At the same time implementing dispatch in WSGI is really easy.
Creating a dispatcher in a style like Mark suggests is rather
difficult, because you have to do something like this:
class Dispatcher:
def dispatch(self, environ, start_response):
return self.sub_object(environ)(environ, start_response)
get = post = put = dispatch
And of course you have to enumerate all the possible request
methods. This is just silly, but it's become a common design
misfeature in frameworks influenced by the Java Servlet specification
(e.g., BaseHTTPServer).
The reason I think this misdesign seems reasonable is because other kinds of
dispatch are assumed to have already occurred, and are opaque to the
specification. WSGI does not make this mistaken assumption.
The primary kind of dispatch that people do is based on the request
path. I.e., if you do GET /blog/archive/2006/10, first you have
to figure out what /blog/archive/2006/10 is. Here's the general
way you do this in WSGI:
- Probably you start out by realizing that /blog is the blog
application, and you delegate the request there. WSGI separates
the path into two parts using the CGI convention that the "used"
part of the path is in SCRIPT_NAME, and the "unused" part is in
PATH_INFO. So the blog app gets SCRIPT_NAME="/blog" and
PATH_INFO="/archive/2006/10"
- How does the blog application parse its part? We assume only the
blog application knows the best way to do that. Very possibly it
does another prefixed based search on /archive, and then that
resource in turn parses /2006/10. At different stages the
results of this intermediate parsing may go into the request in
non-standard locations, e.g., environ['routes.url_vars']
- Only after all these steps have happened is it likely that GET
has any meaning.
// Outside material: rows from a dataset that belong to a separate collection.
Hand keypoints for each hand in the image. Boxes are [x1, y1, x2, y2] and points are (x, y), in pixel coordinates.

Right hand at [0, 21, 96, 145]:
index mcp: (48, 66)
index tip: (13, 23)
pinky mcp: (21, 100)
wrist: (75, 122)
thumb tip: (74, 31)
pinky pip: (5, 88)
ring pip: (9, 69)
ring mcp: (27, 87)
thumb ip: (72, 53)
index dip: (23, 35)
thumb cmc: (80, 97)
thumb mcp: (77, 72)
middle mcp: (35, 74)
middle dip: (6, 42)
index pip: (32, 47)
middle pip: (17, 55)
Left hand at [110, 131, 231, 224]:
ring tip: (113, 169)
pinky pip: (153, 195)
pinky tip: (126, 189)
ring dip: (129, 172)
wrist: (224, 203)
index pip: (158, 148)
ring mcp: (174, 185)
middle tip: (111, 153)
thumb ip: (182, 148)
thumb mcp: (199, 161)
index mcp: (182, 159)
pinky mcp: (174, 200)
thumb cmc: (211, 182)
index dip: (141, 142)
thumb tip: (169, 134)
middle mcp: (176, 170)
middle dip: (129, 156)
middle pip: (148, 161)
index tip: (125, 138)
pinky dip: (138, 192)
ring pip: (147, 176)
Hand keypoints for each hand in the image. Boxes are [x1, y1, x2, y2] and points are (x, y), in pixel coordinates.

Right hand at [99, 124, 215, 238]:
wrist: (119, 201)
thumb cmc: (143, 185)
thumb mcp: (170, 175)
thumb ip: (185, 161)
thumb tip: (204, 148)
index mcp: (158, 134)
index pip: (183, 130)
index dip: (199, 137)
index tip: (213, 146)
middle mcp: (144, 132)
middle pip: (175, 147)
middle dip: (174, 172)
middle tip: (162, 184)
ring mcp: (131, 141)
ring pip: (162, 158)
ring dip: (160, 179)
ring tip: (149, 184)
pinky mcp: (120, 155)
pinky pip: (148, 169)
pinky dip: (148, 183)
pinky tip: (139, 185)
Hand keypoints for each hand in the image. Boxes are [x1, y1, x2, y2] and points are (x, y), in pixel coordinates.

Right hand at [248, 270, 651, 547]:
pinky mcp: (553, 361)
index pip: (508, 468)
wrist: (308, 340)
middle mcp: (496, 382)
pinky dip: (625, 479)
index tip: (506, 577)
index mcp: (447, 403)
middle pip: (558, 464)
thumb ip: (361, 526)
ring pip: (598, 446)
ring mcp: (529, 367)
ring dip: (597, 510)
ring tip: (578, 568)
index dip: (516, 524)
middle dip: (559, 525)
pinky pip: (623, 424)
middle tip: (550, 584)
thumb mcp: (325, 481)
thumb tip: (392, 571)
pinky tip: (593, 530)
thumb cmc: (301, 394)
Thankfully we've been allowed to totally ignore
the request method until this point.
Note that this specific example is not the only way it might work. For instance, we might have started with:
- First, look at the Host header and dispatch on that.
This adds virtual hosting. Server environments that code step
1 directly into their environment often have to create special
exceptions for virtual hosting. Or:
- First, look at the Host header, matching (.*)\.myblogs.org,
and putting the matched value into environ['myblogs.username']
Now you can set up a wildcard DNS and get your blog app to look up the
user based on that key.
If you want to pay close attention to the request method, you are
quite free to do so. WSGI does not tell you how, but it does not in
any way hinder you from doing so. A good example of something that
pays close attention to the request method is Joe Gregorio's
wsgicollection, which
could very well be the terminal point for some of these examples.
Because WSGI does not include any form of dispatching it represents
HTTP very accurately. HTTP does not lend special meaning to the
request path. It does not say that different domains resolve to
different servers. HTTP is a kind of message, and there are many ways
to interpret that message. Low-level specifications overstep their bounds when they interpret those messages for you.
WSGI is not an educational project, it is infrastructure, and an important feature is that it does not overstep its bounds.
I'll also note that I think WSGI represents the HTTP message very
well; the parts of HTTP that it leaves out are primarily about the
HTTP connection, which are best handled by the actual
connected-to-the-browser server. The rest of the message is all in
there if you want to use it.